What We're Doing About Spark 1

The NEXTN OOM is a fixable bug. The pool_configurator in the updated image needs to defer draft model workspace allocation until after weights load, or respect a tighter mem_fraction_static. We'll work through it. In the meantime, Spark 1 stays on NGRAM and Spark 2 runs the vLLM NV-FP4 stack for workloads that need faster single-user responses. Both are served through OpenClaw and available as separate providers.

The NV-FP4 result is encouraging — it suggests that further quantization beyond FP8 doesn't cost much at interactive latency, and the native Blackwell FP4 tensor core path runs cleanly. The 8192 max context is a real constraint for some workloads; the FP8 model on Spark 1 can handle much longer contexts.
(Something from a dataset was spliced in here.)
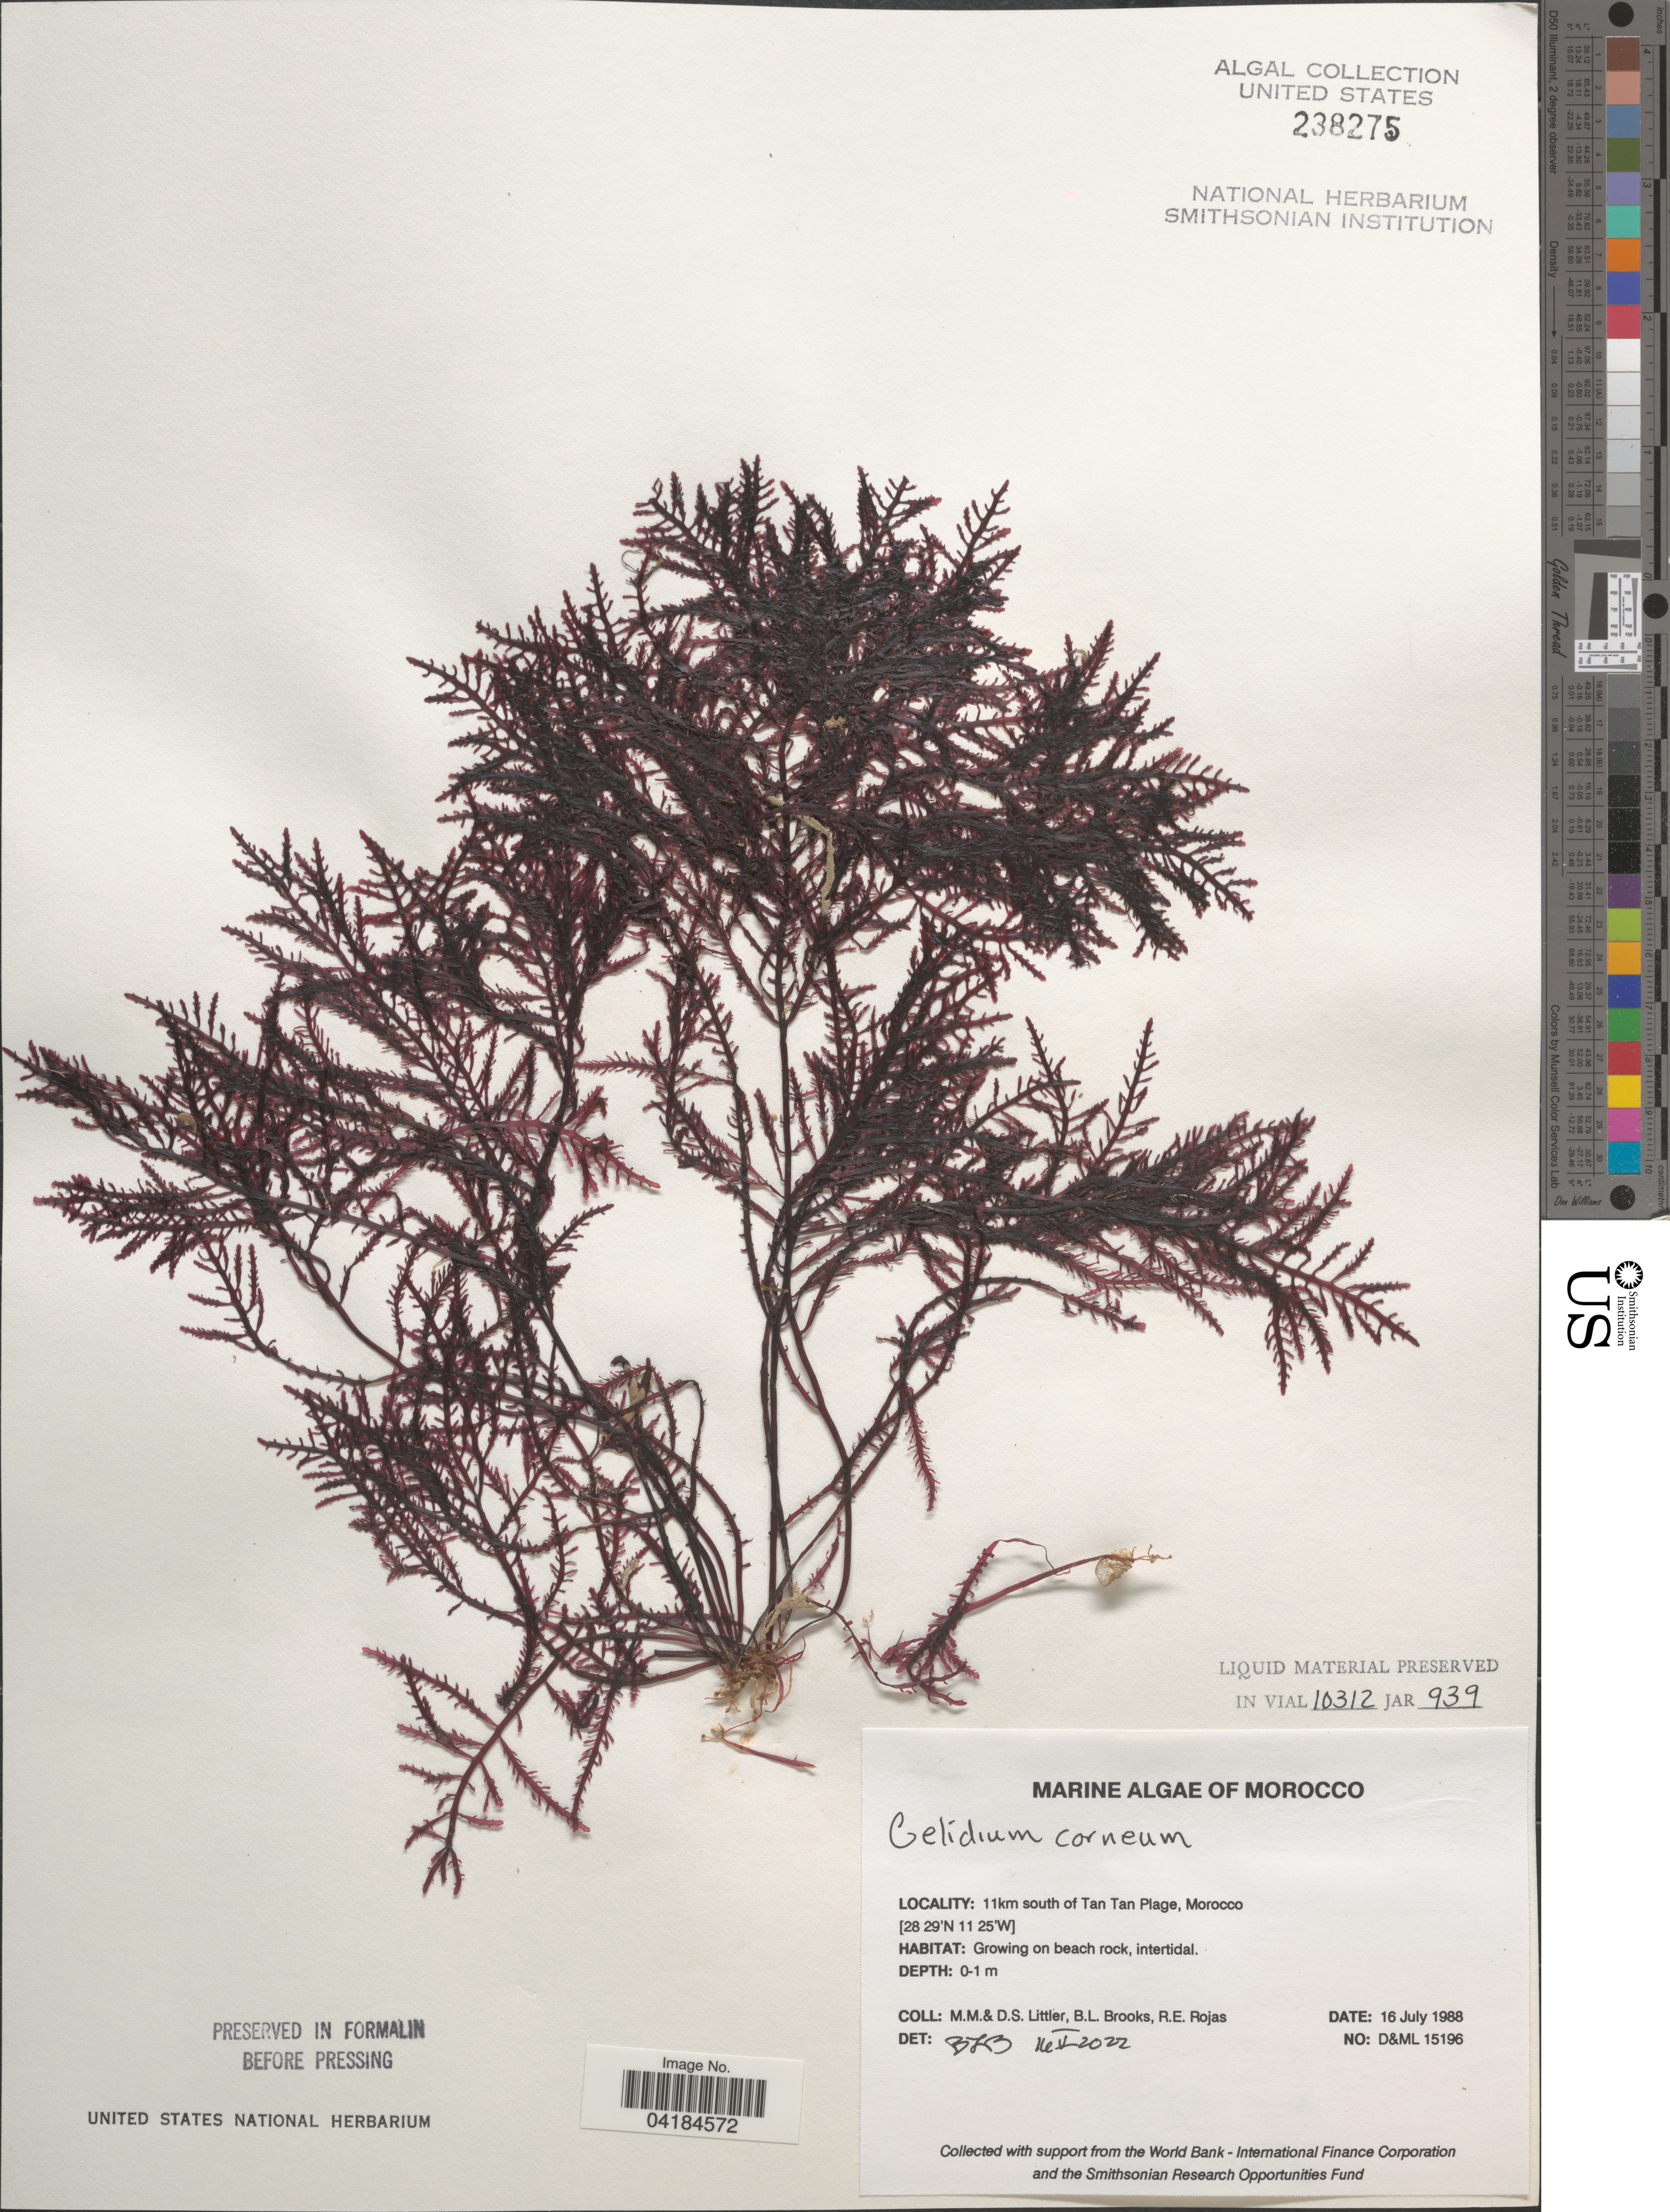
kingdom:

For most interactive tasks, 8K is plenty.

Conclusion

Two Sparks, two stacks, same model family — and trained speculative decoding is the deciding factor in both cases. NV-FP4 + MTP on vLLM is the current single-user speed champion at ~24 t/s. SGLang FP8 + NGRAM is the fallback at ~13 t/s with longer context support. Getting NEXTN working again on Spark 1 would close the gap and give us two independent 22+ t/s servers — that's the next goal.